Content starts

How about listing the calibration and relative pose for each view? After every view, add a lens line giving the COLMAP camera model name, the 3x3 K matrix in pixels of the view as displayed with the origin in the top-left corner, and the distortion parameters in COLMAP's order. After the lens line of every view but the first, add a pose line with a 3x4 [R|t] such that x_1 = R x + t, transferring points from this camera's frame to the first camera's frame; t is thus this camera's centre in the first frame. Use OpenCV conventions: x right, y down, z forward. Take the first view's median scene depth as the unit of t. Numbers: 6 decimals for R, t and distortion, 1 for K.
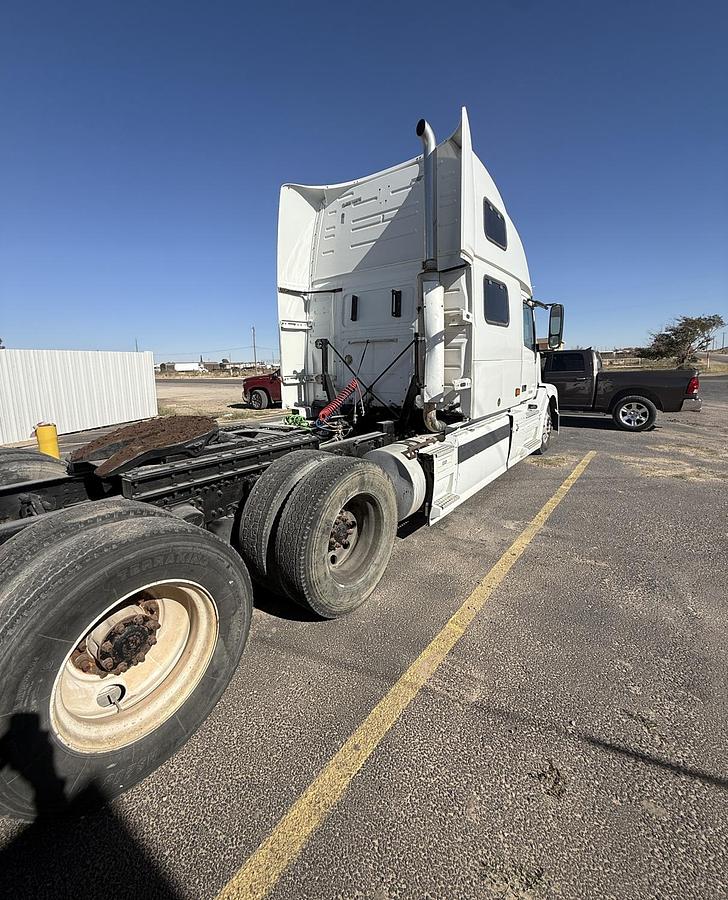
lens RADIAL K [[384.5, 0, 366.9], [0, 384.5, 410.6], [0, 0, 1]] dist [-0.000654, -0.000087]
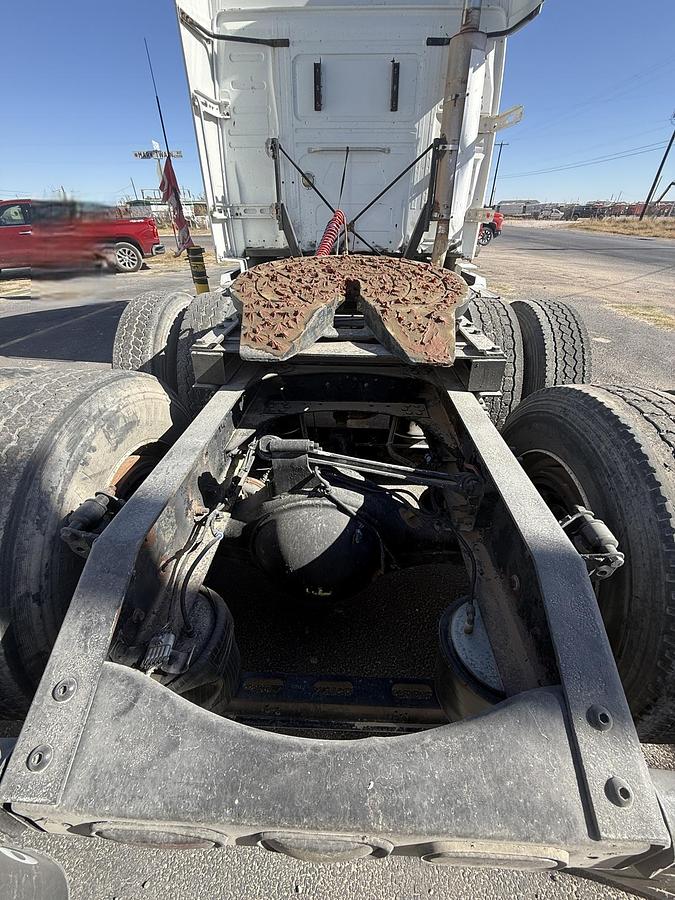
lens RADIAL K [[360.2, 0, 337.5], [0, 360.2, 450.0], [0, 0, 1]] dist [0.000190, -0.000053]
pose [[0.817506, -0.295956, 0.494058, -0.495094], [0.054727, 0.893898, 0.444918, 0.023906], [-0.573313, -0.336685, 0.746964, 0.292889]]
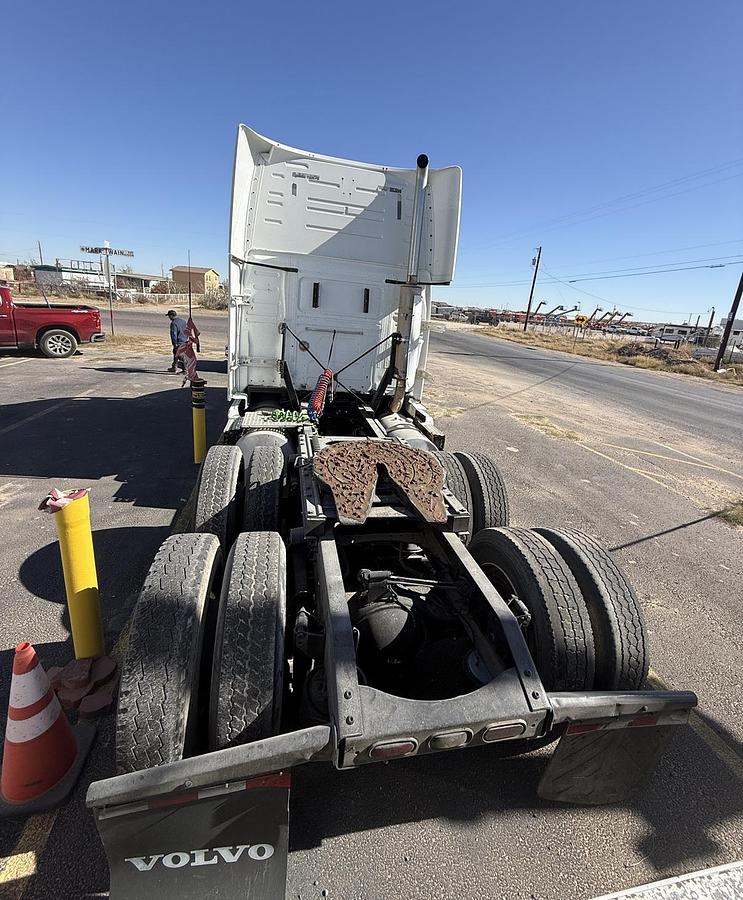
lens RADIAL K [[398.7, 0, 373.1], [0, 398.7, 401.4], [0, 0, 1]] dist [0.000514, -0.000145]
pose [[0.640462, -0.102100, 0.761173, -0.734310], [-0.012148, 0.989653, 0.142969, -0.140758], [-0.767894, -0.100813, 0.632594, 0.207669]]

Content ends

Once the pictures are set aside, give every line above again without alteration.

How about listing the calibration and relative pose for each view? After every view, add a lens line giving the COLMAP camera model name, the 3x3 K matrix in pixels of the view as displayed with the origin in the top-left corner, and the distortion parameters in COLMAP's order. After the lens line of every view but the first, add a pose line with a 3x4 [R|t] such that x_1 = R x + t, transferring points from this camera's frame to the first camera's frame; t is thus this camera's centre in the first frame. Use OpenCV conventions: x right, y down, z forward. Take the first view's median scene depth as the unit of t. Numbers: 6 decimals for R, t and distortion, 1 for K.
lens RADIAL K [[384.5, 0, 366.9], [0, 384.5, 410.6], [0, 0, 1]] dist [-0.000654, -0.000087]
lens RADIAL K [[360.2, 0, 337.5], [0, 360.2, 450.0], [0, 0, 1]] dist [0.000190, -0.000053]
pose [[0.817506, -0.295956, 0.494058, -0.495094], [0.054727, 0.893898, 0.444918, 0.023906], [-0.573313, -0.336685, 0.746964, 0.292889]]
lens RADIAL K [[398.7, 0, 373.1], [0, 398.7, 401.4], [0, 0, 1]] dist [0.000514, -0.000145]
pose [[0.640462, -0.102100, 0.761173, -0.734310], [-0.012148, 0.989653, 0.142969, -0.140758], [-0.767894, -0.100813, 0.632594, 0.207669]]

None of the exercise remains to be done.